THE CLENCH FISTS OF THE 1968 OLYMPIC GAMES


The Black Power salute was a noted human right...

Tommie Smith and John Carlos

FEBRUARY IS BLACK HISTORY MONTH

The fight against racial discrimination was taken to the biggest world stage ever during the track and field competitions in the 1968 Olympic Games in Mexico.

Tommie Smith from the USA a holder of seven gold medals wins the 200 meters with a time of 19.83 seconds and breaks the 20 seconds barriers in this discipline.
Peter Norman an Australian is second with a time of 20.06 and John Wesley Carlos, USA, is third with a time of 20.1 sec.

Tommie Smith and John Carlos are black Americans and on the winners podium received their medal.

Both have a black leather glove in one hand and are not wearing shoes but only black socks. They stand being Peter Norman when the “stars and stripes” is hoisted and “The Star-Spangled Banner” plays and they both raise a clench fist as a silent protest of black discrimination in the USA.

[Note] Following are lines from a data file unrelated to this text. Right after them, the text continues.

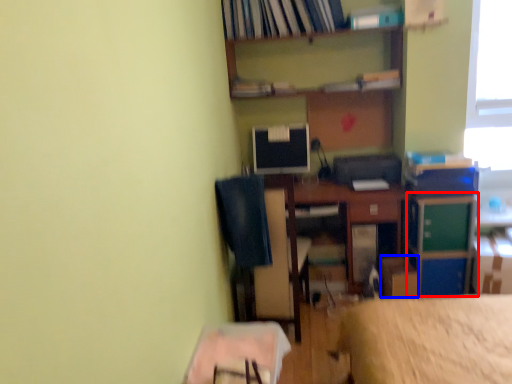
Question: Among these objects, which one is farthest to the camera, file cabinet (highlighted by a red box) or cardboard box (highlighted by a blue box)?

Choices:
 (A) file cabinet
 (B) cardboard box

Answer: (B)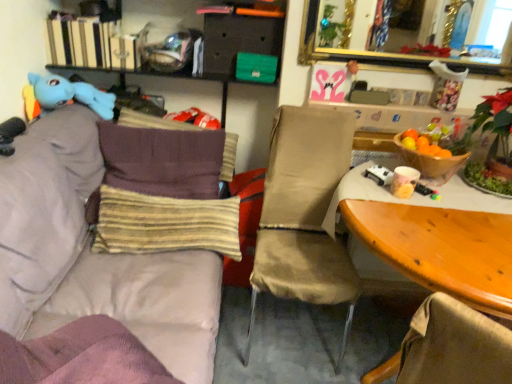
Question: From the image's perspective, is matte black drawer at upper center under beige fabric chair at center?

Choices:
 (A) yes
 (B) no

Answer: (B)

Question: Is matte black drawer at upper center far from beige fabric chair at center?

Choices:
 (A) no
 (B) yes

Answer: (A)

Question: Is matte black drawer at upper center facing towards beige fabric chair at center?

Choices:
 (A) yes
 (B) no

Answer: (B)

Question: Can you confirm if matte black drawer at upper center is shorter than beige fabric chair at center?

Choices:
 (A) yes
 (B) no

Answer: (A)

Question: Is matte black drawer at upper center to the right of beige fabric chair at center from the viewer's perspective?

Choices:
 (A) yes
 (B) no

Answer: (B)

Question: Which is correct: hardcover books at upper left is inside beige fabric chair at center, or outside of it?

Choices:
 (A) outside
 (B) inside

Answer: (A)

Question: Looking at the image, does hardcover books at upper left seem bigger or smaller compared to beige fabric chair at center?

Choices:
 (A) small
 (B) big

Answer: (A)

Question: From the image's perspective, relative to beige fabric chair at center, is hardcover books at upper left above or below?

Choices:
 (A) above
 (B) below

Answer: (A)

Question: Is hardcover books at upper left to the left or to the right of beige fabric chair at center in the image?

Choices:
 (A) right
 (B) left

Answer: (B)

Question: Relative to beige fabric chair at center, is matte black drawer at upper center in front or behind?

Choices:
 (A) behind
 (B) front

Answer: (A)

Question: From a real-world perspective, is matte black drawer at upper center above or below beige fabric chair at center?

Choices:
 (A) above
 (B) below

Answer: (A)

Question: Is matte black drawer at upper center bigger or smaller than beige fabric chair at center?

Choices:
 (A) big
 (B) small

Answer: (B)

Question: Looking at their shapes, would you say matte black drawer at upper center is wider or thinner than beige fabric chair at center?

Choices:
 (A) thin
 (B) wide

Answer: (A)

Question: From the image's perspective, is wooden table at right positioned above or below brown striped pillow at left, which appears as the first pillow when viewed from the back?

Choices:
 (A) below
 (B) above

Answer: (A)

Question: Is wooden table at right inside or outside of brown striped pillow at left, which appears as the first pillow when viewed from the back?

Choices:
 (A) inside
 (B) outside

Answer: (B)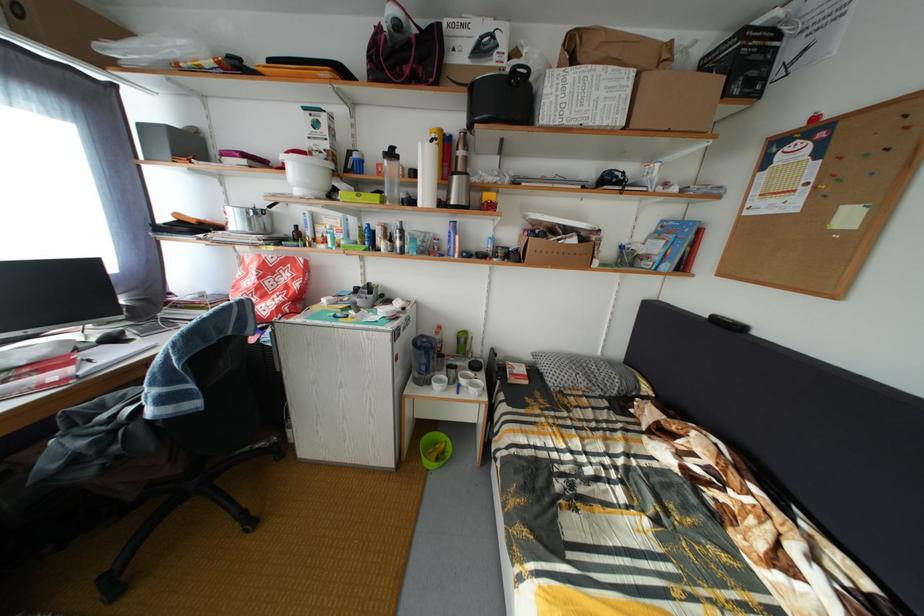
Where would you lift the black pot handle? Please return your answer as a coordinate pair (x, y).

(518, 71)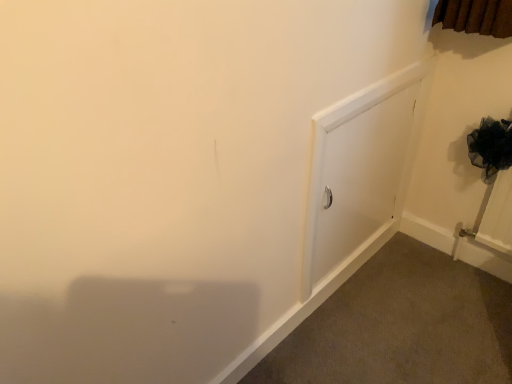
What is the approximate height of white matte screen door at upper right?

It is 66.97 centimeters.

What do you see at coordinates (356, 176) in the screenshot? This screenshot has height=384, width=512. I see `white matte screen door at upper right` at bounding box center [356, 176].

At what (x,y) coordinates should I click in order to perform the action: click on white matte screen door at upper right. Please return your answer as a coordinate pair (x, y). Looking at the image, I should click on (356, 176).

Find the location of `white matte screen door at upper right`. white matte screen door at upper right is located at coordinates (x=356, y=176).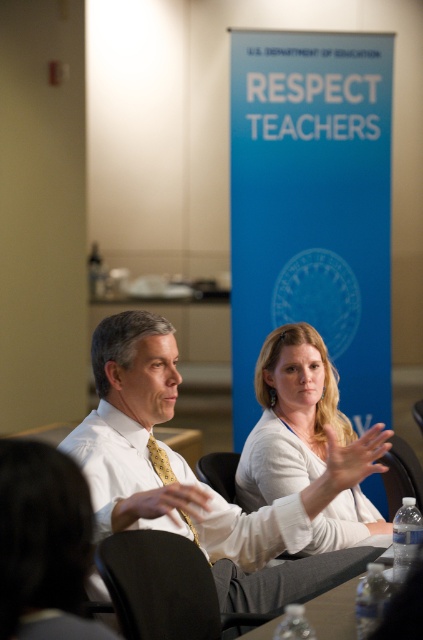
You are organizing a school event and need to ensure that all items on the table are visible. The white matte shirt at center and the clear plastic water bottles at lower center are on the table. Which item takes up more space on the table?

The white matte shirt at center has a larger size compared to clear plastic water bottles at lower center, so it takes up more space on the table.

You are a photographer taking a picture of the two people seated at the table. You notice the white shirt at center and the white matte shirt at center. Which one is closer to the camera?

The white shirt at center is positioned under the white matte shirt at center, so the white matte shirt at center is closer to the camera.

You are a photographer taking a picture of the scene described. You need to ensure that the white matte shirt at center and the clear plastic water bottles at lower center are both in focus. Based on their positions, which object should you focus on first to ensure both are sharp?

The white matte shirt at center is positioned on the right side of clear plastic water bottles at lower center. To ensure both are in focus, you should focus on the clear plastic water bottles at lower center since it is closer to the camera, allowing the depth of field to cover the shirt which is further away.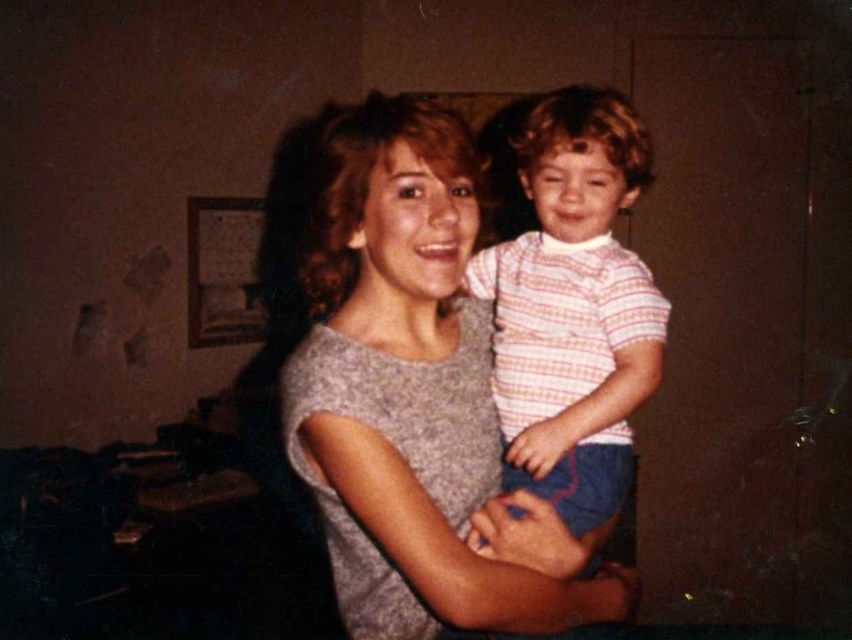
You are designing a new clothing line and want to showcase two shirts in a catalog. You have the gray matte shirt at center and the striped cotton shirt at center. Which shirt should you choose if you want to feature a larger size in your collection?

The gray matte shirt at center has a larger size compared to the striped cotton shirt at center, so you should choose the gray matte shirt at center for showcasing a larger size in the collection.

You are a photographer adjusting the lighting for a portrait. You notice the gray matte shirt at center and the striped cotton shirt at center. Which shirt should you focus on to ensure it appears sharp in the photo?

The gray matte shirt at center is closer to the viewer than the striped cotton shirt at center, so focusing on the gray matte shirt at center will ensure it appears sharp, while the striped cotton shirt at center may appear slightly out of focus due to its distance from the camera.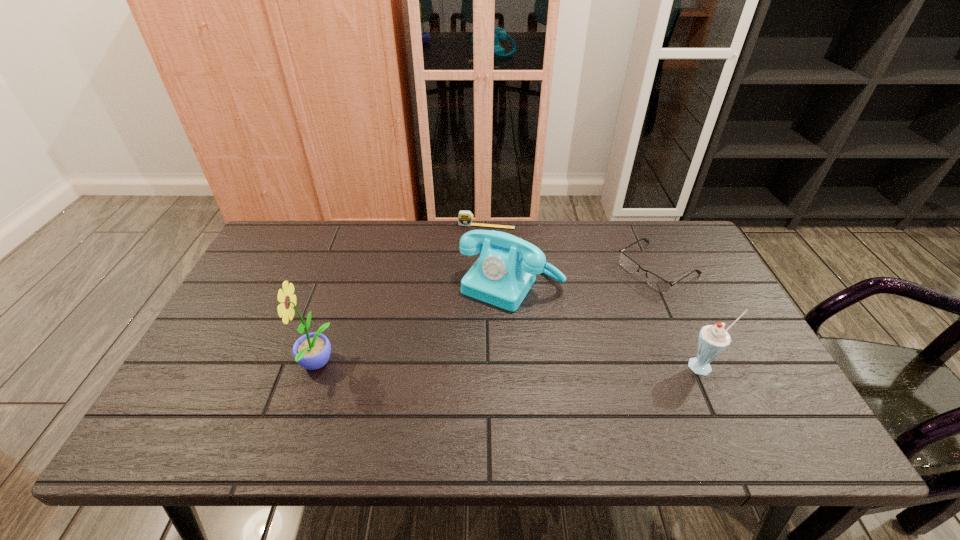
You are a GUI agent. You are given a task and a screenshot of the screen. Output one action in this format:
    pyautogui.click(x=<x>, y=<y>)
    Task: Click on the vacant space at the left edge
    The width and height of the screenshot is (960, 540).
    Given the screenshot: What is the action you would take?
    pyautogui.click(x=273, y=286)

In the image, there is a desktop. Identify the location of vacant space at the right edge. (665, 269).

In order to click on vacant space at the near left corner of the desktop in this screenshot , I will do `click(242, 407)`.

Identify the location of vacant region at the far right corner of the desktop. (665, 264).

I want to click on blank space at the near right corner of the desktop, so click(711, 378).

Identify the location of free space between the sunflower and the telephone. (414, 325).

You are a GUI agent. You are given a task and a screenshot of the screen. Output one action in this format:
    pyautogui.click(x=<x>, y=<y>)
    Task: Click on the free space that is in between the telephone and the spectacles
    The width and height of the screenshot is (960, 540).
    Given the screenshot: What is the action you would take?
    [585, 276]

At what (x,y) coordinates should I click in order to perform the action: click on empty space between the tallest object and the telephone. Please return your answer as a coordinate pair (x, y). Looking at the image, I should click on (x=414, y=325).

Find the location of `unoccupied area between the telephone and the sunflower`. unoccupied area between the telephone and the sunflower is located at coordinates (414, 325).

In order to click on free point between the leftmost object and the spectacles in this screenshot , I will do `click(487, 316)`.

The majority of the 83,000 spectators in the stadium Estadio Olímpico Universitario jeer after the American flag is fully hoisted and the national anthem stops playing.

Later on, Tommie Smith, in an interview said “If I win I am an American, not a black American. But if I did something bad then they would say ‘a Negro’. We are black and we are proud of being black.
“Black America will understand what we did tonight.”

For their action the Olympic committee banned Tommie Smith and John Wesley Carlos for life and both are immediately sent back to their country.